My consumer add-ins provides a UI, which the user can interact with. From there, the user should be able to choose among applicable services to subscribe to. I.e. the service add-ins acts as "datasource", from which the consumer add-in UI is updated with data. This has been accomplished by implementing an event in the service, that the consumer handles, and updates the UI with data contained in the eventargs.

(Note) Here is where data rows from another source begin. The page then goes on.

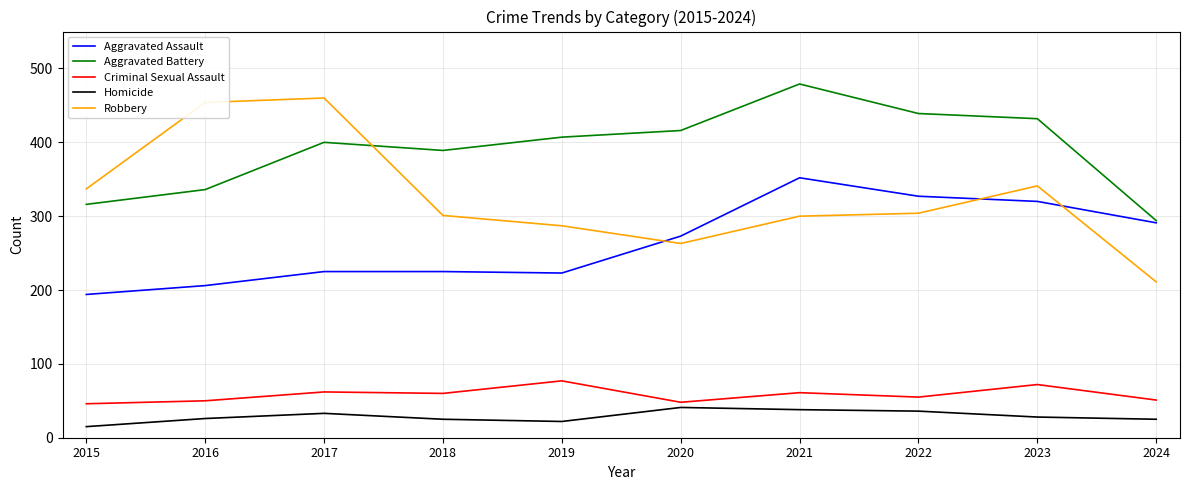

What are all the series names shown in the legend?

Aggravated Assault, Aggravated Battery, Criminal Sexual Assault, Homicide, Robbery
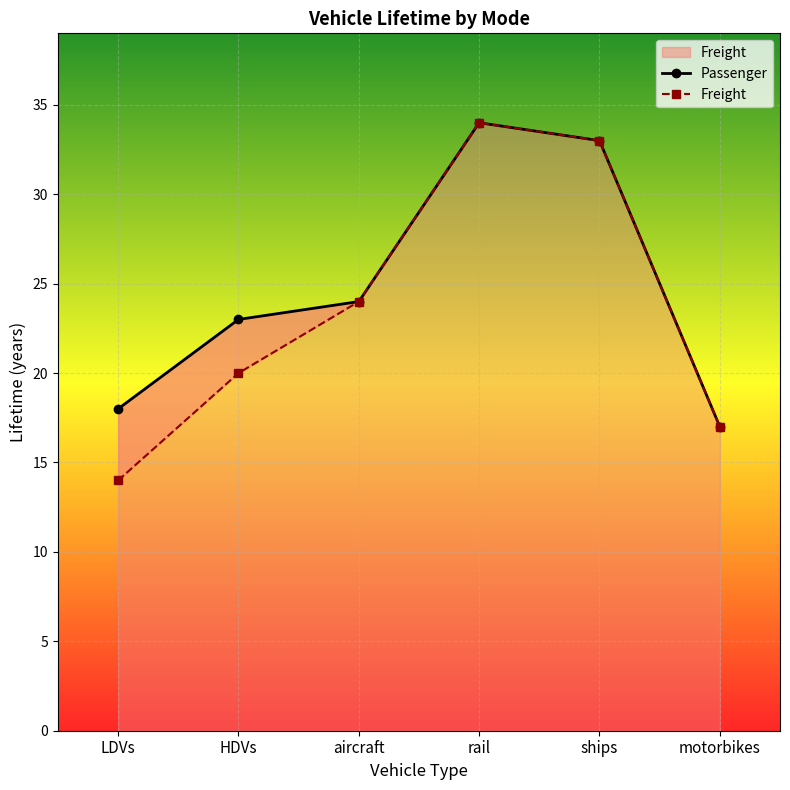

The value of Passenger at ships is 49. True or false?

False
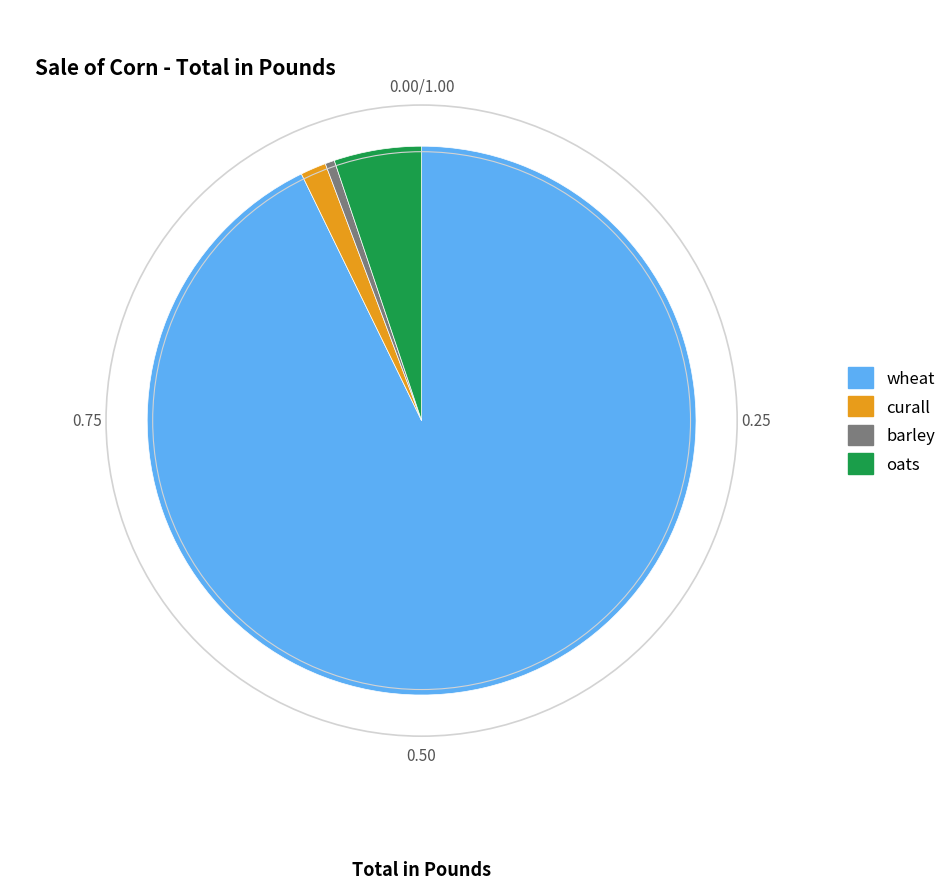

Does any single category account for the majority?

Yes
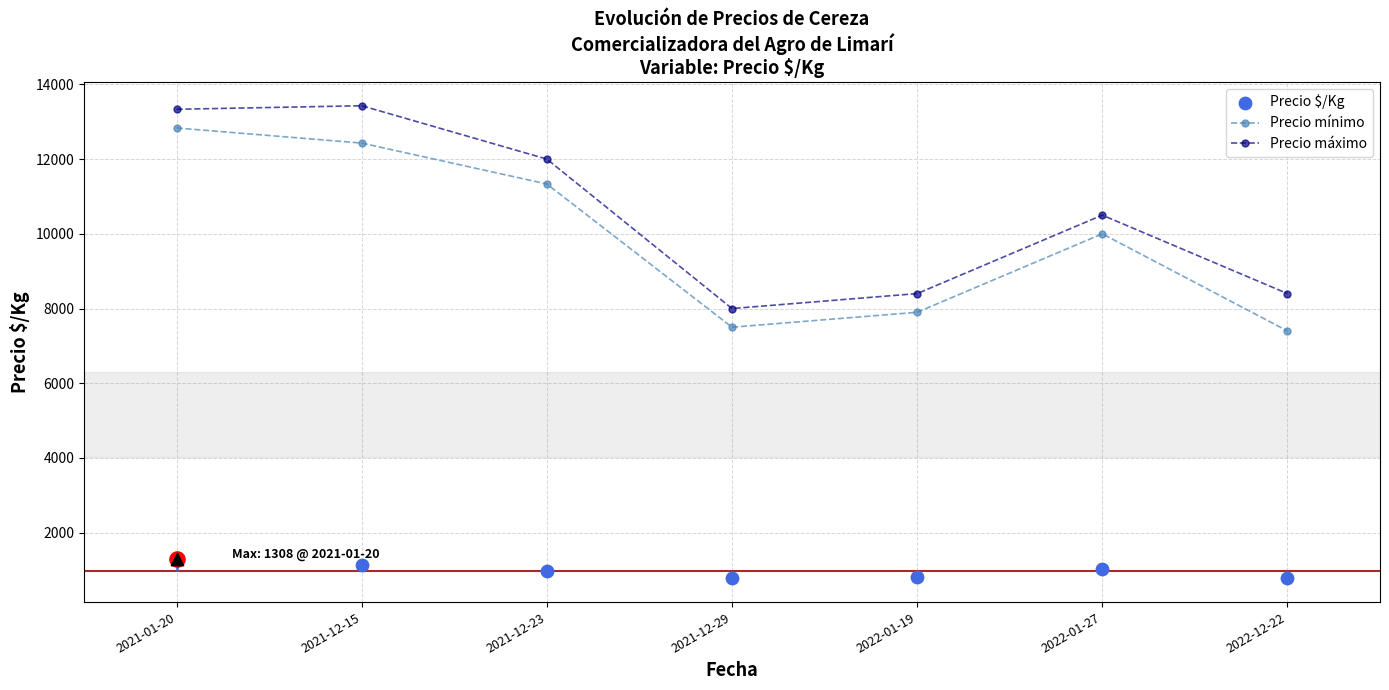

At how many categories does at least one series exceed 12239?

2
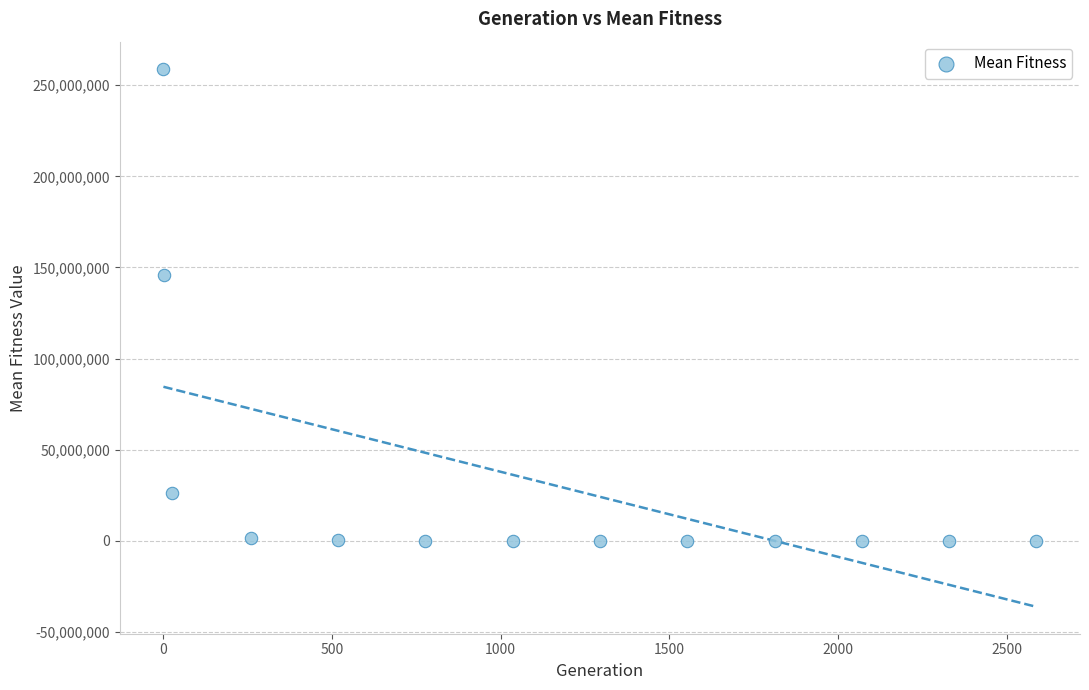

What Y value in the scatter plot is closest to 129571808?

145587451.1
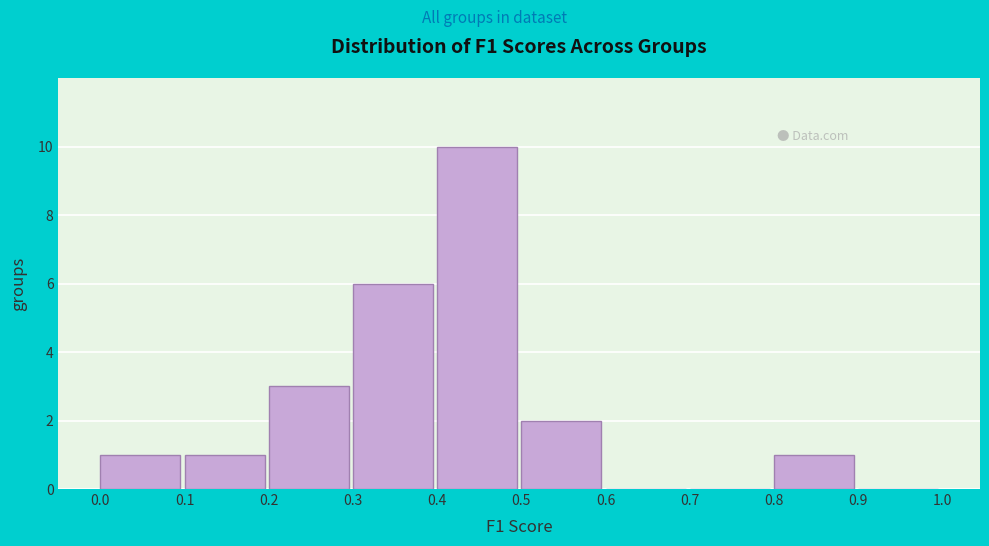

What is the height of the bar covering 0.5 to 0.6 on the x-axis? The values are not printed on the chart, so give them approximately, as read against the axis.

2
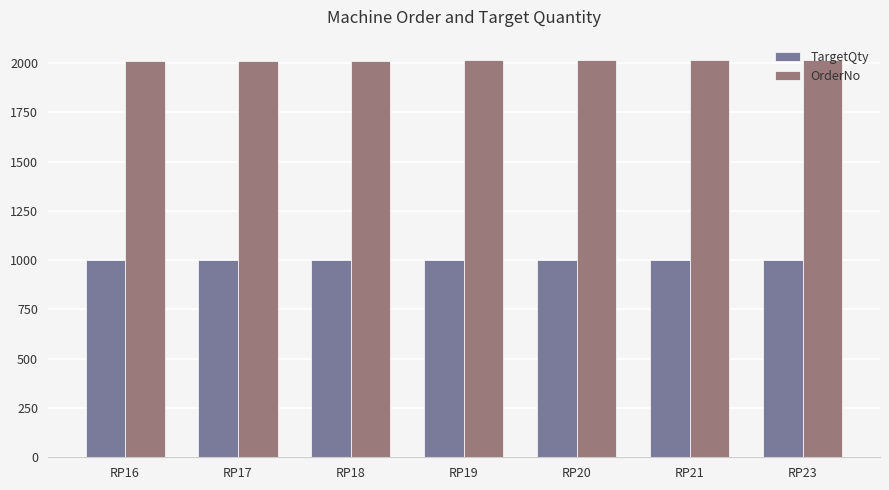

What is the spread (max minus min) of values at RP18?

1013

Any help would be greatly appreciated.
Looking forward to more gymnastics ;)

Martin Wiso said...

Hello, your gymnastic with MAF is exactly what I was looking at. I am working on some kind of similar problem using MAF, but I am facing memory leaks. It seems that there are some "live" remoting object/context/channels after AddIn Shutdown so my service is consuming more and more memory. I am profiling and trying to fix it, but without any significant results. Did you also face memory leaks?

Best Regards,
Martin

Kent Boogaart said...

Sorry for the late reply here, folks. I'll do what I can to answer your questions, although I haven't touched this project in a while now.

@dhwanilshah1: That strikes me as a little odd, too. I'd have to take a close look at this to try to understand what's going on there. I don't really have the time at the moment but I might get to it later. Do let me know if you figure it out.

@Adam: that's just an exception MAF throws internally (and then catches it itself). You must have your debugger set up to break on any exception - even unhandled ones in non-user code. Either change your settings or just hit F5 to continue execution.

@Mattias: On the add-in side, the interface has a generic method whereby add-ins can request services. This generic type argument is converted into a string (fully qualified name of the type). It's really just smoke and mirrors. The add-in requests a service by type, but that type is converted to a string before crossing the isolation boundary.

The host maintains a dictionary of all service add-ins. It knows an add-in is a service add-in if it extends a particular interface (IServiceAddIn). This interface has an Id property on it (and that's all), but services don't need to implement that themselves. Instead, the add-in side adapter for the IServiceAddIn type just returns the appropriate string based on the type of the service. Determining the ID was a matter of looking for the interface that the service implements that extends my IServiceAddIn interface, and using its assembly qualified name.

Of course, each service has its own pipeline. Each service's own add-in side adapter extends the one I mentioned in the last paragraph. Think of it as a base pipeline for services that is extended by specific services.

The dependency injection is also a bit of add-in side adapter magic. The host can invoke a method that executes in the add-in's AppDomain and examines the Initialize(...) method. It looks at the types the method relies on and reports back to the host. The host then attempts to resolve those types via its cache of services. If it can, it passes them into a call to Initialize(...) the add-in. If it can't, bang!

@Martin: I haven't noticed any specific memory leak issues, but admittedly I haven't looked hard for them. If you can create a bare-bones repro using only MAF then it points towards being a MAF bug, but you should be able to prove that with a profiler.